Die Brennerbande, Teil 04


Nun standen sie wieder vor dem gewaltigen Skelett, dessen Kopf drei Mann hoch über ihnen hing. In sein Maul hätte die gesamte Bande gepasst und es wäre noch Platz für ein paar Brenner gewesen. Die Jungs hatten bei der letzten Parade Überlegungen darüber angestellt, wie vieler Rüster es wohl bedurft hätte, um ein solches Monstrum zu besiegen, aber immer wenn sie davor standen wussten sie genau, dass alle Rüster Xpochs nicht ausgereicht hätten. Und damit hatten sie recht, wenn auch aus einem anderen Grund, als sie annahmen.
Während sie andächtig vor dem Drachen standen oder langsam um das Skelett schlichen, achtete keiner auf die kleinen, für die die immensen Ausmaße dieses Wesens nicht fassbar und daher bedeutungslos waren. Walde krabbelte auf das Podest und berührte ganz vorsichtig das einzige Bein, an welches sie heran kam.
Die großen bemerkten es erst, als ein Museumswärter recht barsch losblaffte: "He! Nimm sofort deine Finger da weg." Erst wandten sich alle Blicke dem Wärter zu, dann Walde, die bereits wieder vom Podest herunterglitt und mit gesenkten Augen verschämt vor dem Wärter stehen blieb.
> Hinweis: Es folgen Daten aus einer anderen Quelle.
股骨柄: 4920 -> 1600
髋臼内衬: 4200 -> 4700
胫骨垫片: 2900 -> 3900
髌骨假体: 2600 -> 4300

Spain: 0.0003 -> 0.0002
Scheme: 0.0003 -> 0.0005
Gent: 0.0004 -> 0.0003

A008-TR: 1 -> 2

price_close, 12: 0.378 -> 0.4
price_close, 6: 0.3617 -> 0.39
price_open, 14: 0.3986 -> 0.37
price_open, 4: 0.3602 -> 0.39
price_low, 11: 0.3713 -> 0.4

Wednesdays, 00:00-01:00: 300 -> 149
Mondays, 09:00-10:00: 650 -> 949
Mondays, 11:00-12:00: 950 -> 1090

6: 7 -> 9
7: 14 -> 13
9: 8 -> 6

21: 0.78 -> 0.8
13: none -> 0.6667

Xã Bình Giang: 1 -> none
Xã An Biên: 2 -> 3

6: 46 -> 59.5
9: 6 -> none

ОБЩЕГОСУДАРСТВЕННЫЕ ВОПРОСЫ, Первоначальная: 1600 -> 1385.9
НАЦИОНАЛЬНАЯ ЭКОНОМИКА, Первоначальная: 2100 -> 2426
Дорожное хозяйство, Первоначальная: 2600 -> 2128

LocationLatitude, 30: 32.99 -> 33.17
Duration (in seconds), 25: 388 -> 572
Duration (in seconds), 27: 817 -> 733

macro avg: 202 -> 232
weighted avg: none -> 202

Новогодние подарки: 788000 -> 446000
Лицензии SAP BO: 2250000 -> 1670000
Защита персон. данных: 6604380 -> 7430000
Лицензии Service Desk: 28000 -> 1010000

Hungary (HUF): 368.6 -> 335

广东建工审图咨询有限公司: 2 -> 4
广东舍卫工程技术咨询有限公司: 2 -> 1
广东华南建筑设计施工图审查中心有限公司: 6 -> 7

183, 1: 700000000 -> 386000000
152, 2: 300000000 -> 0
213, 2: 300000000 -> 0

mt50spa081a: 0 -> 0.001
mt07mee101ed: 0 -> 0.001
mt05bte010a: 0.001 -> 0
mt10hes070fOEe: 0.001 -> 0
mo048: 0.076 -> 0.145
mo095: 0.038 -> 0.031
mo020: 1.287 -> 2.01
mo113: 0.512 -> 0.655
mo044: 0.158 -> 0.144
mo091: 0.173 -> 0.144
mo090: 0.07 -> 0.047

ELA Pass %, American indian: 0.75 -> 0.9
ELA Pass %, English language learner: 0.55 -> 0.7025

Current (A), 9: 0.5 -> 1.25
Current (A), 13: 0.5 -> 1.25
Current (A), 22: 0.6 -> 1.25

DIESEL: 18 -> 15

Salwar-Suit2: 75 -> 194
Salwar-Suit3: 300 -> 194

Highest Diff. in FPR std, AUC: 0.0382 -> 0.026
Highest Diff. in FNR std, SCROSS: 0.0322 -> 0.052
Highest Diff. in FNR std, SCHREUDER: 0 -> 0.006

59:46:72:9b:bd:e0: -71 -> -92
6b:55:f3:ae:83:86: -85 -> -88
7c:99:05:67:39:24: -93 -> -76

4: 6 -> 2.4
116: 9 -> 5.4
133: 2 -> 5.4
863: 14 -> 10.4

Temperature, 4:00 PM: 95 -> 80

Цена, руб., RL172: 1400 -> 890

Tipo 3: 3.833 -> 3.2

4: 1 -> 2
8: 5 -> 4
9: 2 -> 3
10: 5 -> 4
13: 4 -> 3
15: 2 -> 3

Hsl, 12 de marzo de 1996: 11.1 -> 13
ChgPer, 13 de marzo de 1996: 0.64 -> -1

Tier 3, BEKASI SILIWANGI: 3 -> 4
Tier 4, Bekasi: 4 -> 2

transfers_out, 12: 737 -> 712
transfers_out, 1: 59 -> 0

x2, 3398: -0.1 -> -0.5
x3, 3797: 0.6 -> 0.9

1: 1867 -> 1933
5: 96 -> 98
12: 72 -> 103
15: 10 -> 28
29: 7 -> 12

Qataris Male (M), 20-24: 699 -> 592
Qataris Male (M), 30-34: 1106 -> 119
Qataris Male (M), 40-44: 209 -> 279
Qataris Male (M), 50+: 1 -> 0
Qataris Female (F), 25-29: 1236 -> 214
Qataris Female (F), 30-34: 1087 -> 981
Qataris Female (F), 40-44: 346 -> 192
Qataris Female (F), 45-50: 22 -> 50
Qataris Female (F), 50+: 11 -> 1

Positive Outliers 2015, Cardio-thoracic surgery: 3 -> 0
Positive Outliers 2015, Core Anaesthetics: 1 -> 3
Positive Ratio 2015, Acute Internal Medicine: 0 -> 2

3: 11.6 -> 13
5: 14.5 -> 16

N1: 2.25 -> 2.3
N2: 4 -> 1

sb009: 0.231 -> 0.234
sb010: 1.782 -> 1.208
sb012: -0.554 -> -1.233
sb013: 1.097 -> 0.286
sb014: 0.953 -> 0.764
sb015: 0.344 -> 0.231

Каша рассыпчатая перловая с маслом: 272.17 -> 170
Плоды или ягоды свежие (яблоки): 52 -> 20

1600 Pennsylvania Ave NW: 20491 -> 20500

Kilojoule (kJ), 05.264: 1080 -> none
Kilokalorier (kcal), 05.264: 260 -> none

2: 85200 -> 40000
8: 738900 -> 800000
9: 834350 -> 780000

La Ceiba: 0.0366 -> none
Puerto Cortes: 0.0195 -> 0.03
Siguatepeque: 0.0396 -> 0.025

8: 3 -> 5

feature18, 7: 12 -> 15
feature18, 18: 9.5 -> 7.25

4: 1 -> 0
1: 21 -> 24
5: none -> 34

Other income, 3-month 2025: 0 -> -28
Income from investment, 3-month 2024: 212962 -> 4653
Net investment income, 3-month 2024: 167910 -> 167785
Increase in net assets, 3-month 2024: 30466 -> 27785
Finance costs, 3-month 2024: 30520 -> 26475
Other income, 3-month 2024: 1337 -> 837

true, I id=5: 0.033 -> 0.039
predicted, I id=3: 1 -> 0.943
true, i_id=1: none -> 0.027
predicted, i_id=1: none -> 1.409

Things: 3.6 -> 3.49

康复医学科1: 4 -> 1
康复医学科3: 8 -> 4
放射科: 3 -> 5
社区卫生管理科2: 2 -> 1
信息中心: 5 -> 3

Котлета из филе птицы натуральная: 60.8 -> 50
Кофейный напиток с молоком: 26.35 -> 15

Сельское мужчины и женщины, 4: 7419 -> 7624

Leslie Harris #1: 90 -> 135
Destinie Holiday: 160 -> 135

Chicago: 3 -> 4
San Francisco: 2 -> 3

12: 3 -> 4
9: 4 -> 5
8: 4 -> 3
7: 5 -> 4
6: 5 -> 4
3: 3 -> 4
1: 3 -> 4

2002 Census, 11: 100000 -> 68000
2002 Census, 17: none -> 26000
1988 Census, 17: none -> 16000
Danach hielten es alle Mitglieder der Bande für angebracht, das Museum zu verlassen.

Solange sie noch in den Säulenhallen des Museums waren, schwiegen sie missmutig und zogen die Kleinen hinter sich her. Draußen angelangt schlug der Missmut jedoch wellen und die Großen machten ihrem Ärger Luft.
"Verdammte Uniform."
"Was machen wir jetzt?"
"Weiß ich doch nicht."
"Hättest du nicht aufpassen können?"
"Wieso ich?"
"Sie ist deine Schwester?"
"Du hättest ja selber mal drauf achten können, dass keine Uniform reinkommt."
Und das war wohl das Problem mit kleinen Geschwistern in einer Bande. Niemand wäre auch nur auf die Idee gekommen, seine Wut an Walde oder Alna auszulassen. Aber Walmo und Walter waren ein nahe liegendes Ersatzziel für Spott und Wut.
Es fehlte nur noch ein böses Wort in Tiscios Richtung, um den Topf vollständig zum Überkochen zu bringen. Malandro nahm bereits einen Platz am Schlagarm seines Freundes ein, um im Zweifelsfall eingreifen zu können. Und hier kam es auch schon von Walmo: "Ein Glück, dass ihr so tolle Eltern habt, dass sie ..."
Malandro konnte sich beim besten willen nicht vorstellen, womit sie Glück gehabt hatten, denn Walmo schien sehr begierig darauf zu sein, sich die Fresse von seinem Freund bläuen zu lassen. Aber er würde es glücklicherweise auch niemals erfahren, denn in diesem Moment rief eine nur zu bekannte Stimme vom Fuß der Stufen herauf.
"Da sind ja die dreckigen Ingener. Wollen sie euch nicht mal mehr zu den Knochen lassen?"